Extracted records
--- --- ---

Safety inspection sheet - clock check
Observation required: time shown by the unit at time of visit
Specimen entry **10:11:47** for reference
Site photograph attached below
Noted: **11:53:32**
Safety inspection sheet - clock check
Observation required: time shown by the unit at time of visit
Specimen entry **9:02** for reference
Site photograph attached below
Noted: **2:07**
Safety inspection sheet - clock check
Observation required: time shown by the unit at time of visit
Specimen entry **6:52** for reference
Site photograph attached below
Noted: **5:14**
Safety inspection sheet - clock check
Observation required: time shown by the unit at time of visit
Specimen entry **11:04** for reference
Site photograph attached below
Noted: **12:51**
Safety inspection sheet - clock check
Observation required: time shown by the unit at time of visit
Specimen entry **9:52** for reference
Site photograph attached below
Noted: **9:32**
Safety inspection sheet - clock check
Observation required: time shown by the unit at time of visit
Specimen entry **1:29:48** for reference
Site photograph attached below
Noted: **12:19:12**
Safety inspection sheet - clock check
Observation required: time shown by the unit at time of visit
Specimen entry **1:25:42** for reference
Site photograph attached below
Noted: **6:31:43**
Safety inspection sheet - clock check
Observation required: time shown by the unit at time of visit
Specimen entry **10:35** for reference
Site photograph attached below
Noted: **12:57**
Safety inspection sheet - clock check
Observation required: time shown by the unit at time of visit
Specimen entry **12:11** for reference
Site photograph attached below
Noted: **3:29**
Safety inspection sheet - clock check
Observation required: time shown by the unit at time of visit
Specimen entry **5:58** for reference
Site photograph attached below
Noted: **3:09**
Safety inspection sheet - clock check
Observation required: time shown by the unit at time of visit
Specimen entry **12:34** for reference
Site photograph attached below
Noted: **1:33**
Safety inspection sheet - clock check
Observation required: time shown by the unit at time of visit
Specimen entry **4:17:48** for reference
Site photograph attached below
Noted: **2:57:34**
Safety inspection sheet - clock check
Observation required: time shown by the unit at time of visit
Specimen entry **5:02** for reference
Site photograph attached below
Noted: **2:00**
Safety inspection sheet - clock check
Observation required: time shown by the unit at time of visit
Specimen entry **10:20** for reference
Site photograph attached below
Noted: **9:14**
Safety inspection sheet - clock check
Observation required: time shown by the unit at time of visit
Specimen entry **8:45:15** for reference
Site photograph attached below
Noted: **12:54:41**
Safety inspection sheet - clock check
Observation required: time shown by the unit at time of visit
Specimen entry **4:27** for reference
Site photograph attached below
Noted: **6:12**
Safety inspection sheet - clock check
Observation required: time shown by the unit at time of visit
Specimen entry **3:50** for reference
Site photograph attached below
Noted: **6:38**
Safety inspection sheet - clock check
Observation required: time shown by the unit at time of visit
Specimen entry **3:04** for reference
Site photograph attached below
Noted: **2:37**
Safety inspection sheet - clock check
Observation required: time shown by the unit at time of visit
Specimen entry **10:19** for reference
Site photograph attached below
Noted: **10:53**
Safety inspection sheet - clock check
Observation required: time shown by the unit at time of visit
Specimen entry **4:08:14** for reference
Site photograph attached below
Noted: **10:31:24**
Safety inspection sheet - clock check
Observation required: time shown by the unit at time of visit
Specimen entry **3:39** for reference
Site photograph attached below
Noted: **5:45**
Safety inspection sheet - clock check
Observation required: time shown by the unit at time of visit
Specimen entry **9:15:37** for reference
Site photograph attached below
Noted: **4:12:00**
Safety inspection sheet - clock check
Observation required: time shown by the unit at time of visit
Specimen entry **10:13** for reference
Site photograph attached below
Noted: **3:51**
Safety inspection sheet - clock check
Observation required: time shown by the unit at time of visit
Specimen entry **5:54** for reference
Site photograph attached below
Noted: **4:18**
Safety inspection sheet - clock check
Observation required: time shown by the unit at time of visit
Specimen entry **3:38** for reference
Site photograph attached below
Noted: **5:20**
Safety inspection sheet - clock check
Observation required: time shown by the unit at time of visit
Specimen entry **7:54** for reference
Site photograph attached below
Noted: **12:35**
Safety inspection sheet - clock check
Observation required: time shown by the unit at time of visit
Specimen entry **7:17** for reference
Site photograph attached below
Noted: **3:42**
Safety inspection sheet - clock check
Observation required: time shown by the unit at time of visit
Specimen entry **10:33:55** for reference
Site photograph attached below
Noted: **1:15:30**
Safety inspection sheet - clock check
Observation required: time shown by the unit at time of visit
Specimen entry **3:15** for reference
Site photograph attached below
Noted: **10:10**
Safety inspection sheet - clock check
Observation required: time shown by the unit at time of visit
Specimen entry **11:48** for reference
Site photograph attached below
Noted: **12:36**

--- --- ---

**The task:**
Rewrite all of the data above as a numbered list, one line per item, and drop any blank lines.

**Output below:**
1. Safety inspection sheet - clock check
2. Observation required: time shown by the unit at time of visit
3. Specimen entry **10:11:47** for reference
4. Site photograph attached below
5. Noted: **11:53:32**
6. Safety inspection sheet - clock check
7. Observation required: time shown by the unit at time of visit
8. Specimen entry **9:02** for reference
9. Site photograph attached below
10. Noted: **2:07**
11. Safety inspection sheet - clock check
12. Observation required: time shown by the unit at time of visit
13. Specimen entry **6:52** for reference
14. Site photograph attached below
15. Noted: **5:14**
16. Safety inspection sheet - clock check
17. Observation required: time shown by the unit at time of visit
18. Specimen entry **11:04** for reference
19. Site photograph attached below
20. Noted: **12:51**
21. Safety inspection sheet - clock check
22. Observation required: time shown by the unit at time of visit
23. Specimen entry **9:52** for reference
24. Site photograph attached below
25. Noted: **9:32**
26. Safety inspection sheet - clock check
27. Observation required: time shown by the unit at time of visit
28. Specimen entry **1:29:48** for reference
29. Site photograph attached below
30. Noted: **12:19:12**
31. Safety inspection sheet - clock check
32. Observation required: time shown by the unit at time of visit
33. Specimen entry **1:25:42** for reference
34. Site photograph attached below
35. Noted: **6:31:43**
36. Safety inspection sheet - clock check
37. Observation required: time shown by the unit at time of visit
38. Specimen entry **10:35** for reference
39. Site photograph attached below
40. Noted: **12:57**
41. Safety inspection sheet - clock check
42. Observation required: time shown by the unit at time of visit
43. Specimen entry **12:11** for reference
44. Site photograph attached below
45. Noted: **3:29**
46. Safety inspection sheet - clock check
47. Observation required: time shown by the unit at time of visit
48. Specimen entry **5:58** for reference
49. Site photograph attached below
50. Noted: **3:09**
51. Safety inspection sheet - clock check
52. Observation required: time shown by the unit at time of visit
53. Specimen entry **12:34** for reference
54. Site photograph attached below
55. Noted: **1:33**
56. Safety inspection sheet - clock check
57. Observation required: time shown by the unit at time of visit
58. Specimen entry **4:17:48** for reference
59. Site photograph attached below
60. Noted: **2:57:34**
61. Safety inspection sheet - clock check
62. Observation required: time shown by the unit at time of visit
63. Specimen entry **5:02** for reference
64. Site photograph attached below
65. Noted: **2:00**
66. Safety inspection sheet - clock check
67. Observation required: time shown by the unit at time of visit
68. Specimen entry **10:20** for reference
69. Site photograph attached below
70. Noted: **9:14**
71. Safety inspection sheet - clock check
72. Observation required: time shown by the unit at time of visit
73. Specimen entry **8:45:15** for reference
74. Site photograph attached below
75. Noted: **12:54:41**
76. Safety inspection sheet - clock check
77. Observation required: time shown by the unit at time of visit
78. Specimen entry **4:27** for reference
79. Site photograph attached below
80. Noted: **6:12**
81. Safety inspection sheet - clock check
82. Observation required: time shown by the unit at time of visit
83. Specimen entry **3:50** for reference
84. Site photograph attached below
85. Noted: **6:38**
86. Safety inspection sheet - clock check
87. Observation required: time shown by the unit at time of visit
88. Specimen entry **3:04** for reference
89. Site photograph attached below
90. Noted: **2:37**
91. Safety inspection sheet - clock check
92. Observation required: time shown by the unit at time of visit
93. Specimen entry **10:19** for reference
94. Site photograph attached below
95. Noted: **10:53**
96. Safety inspection sheet - clock check
97. Observation required: time shown by the unit at time of visit
98. Specimen entry **4:08:14** for reference
99. Site photograph attached below
100. Noted: **10:31:24**
101. Safety inspection sheet - clock check
102. Observation required: time shown by the unit at time of visit
103. Specimen entry **3:39** for reference
104. Site photograph attached below
105. Noted: **5:45**
106. Safety inspection sheet - clock check
107. Observation required: time shown by the unit at time of visit
108. Specimen entry **9:15:37** for reference
109. Site photograph attached below
110. Noted: **4:12:00**
111. Safety inspection sheet - clock check
112. Observation required: time shown by the unit at time of visit
113. Specimen entry **10:13** for reference
114. Site photograph attached below
115. Noted: **3:51**
116. Safety inspection sheet - clock check
117. Observation required: time shown by the unit at time of visit
118. Specimen entry **5:54** for reference
119. Site photograph attached below
120. Noted: **4:18**
121. Safety inspection sheet - clock check
122. Observation required: time shown by the unit at time of visit
123. Specimen entry **3:38** for reference
124. Site photograph attached below
125. Noted: **5:20**
126. Safety inspection sheet - clock check
127. Observation required: time shown by the unit at time of visit
128. Specimen entry **7:54** for reference
129. Site photograph attached below
130. Noted: **12:35**
131. Safety inspection sheet - clock check
132. Observation required: time shown by the unit at time of visit
133. Specimen entry **7:17** for reference
134. Site photograph attached below
135. Noted: **3:42**
136. Safety inspection sheet - clock check
137. Observation required: time shown by the unit at time of visit
138. Specimen entry **10:33:55** for reference
139. Site photograph attached below
140. Noted: **1:15:30**
141. Safety inspection sheet - clock check
142. Observation required: time shown by the unit at time of visit
143. Specimen entry **3:15** for reference
144. Site photograph attached below
145. Noted: **10:10**
146. Safety inspection sheet - clock check
147. Observation required: time shown by the unit at time of visit
148. Specimen entry **11:48** for reference
149. Site photograph attached below
150. Noted: **12:36**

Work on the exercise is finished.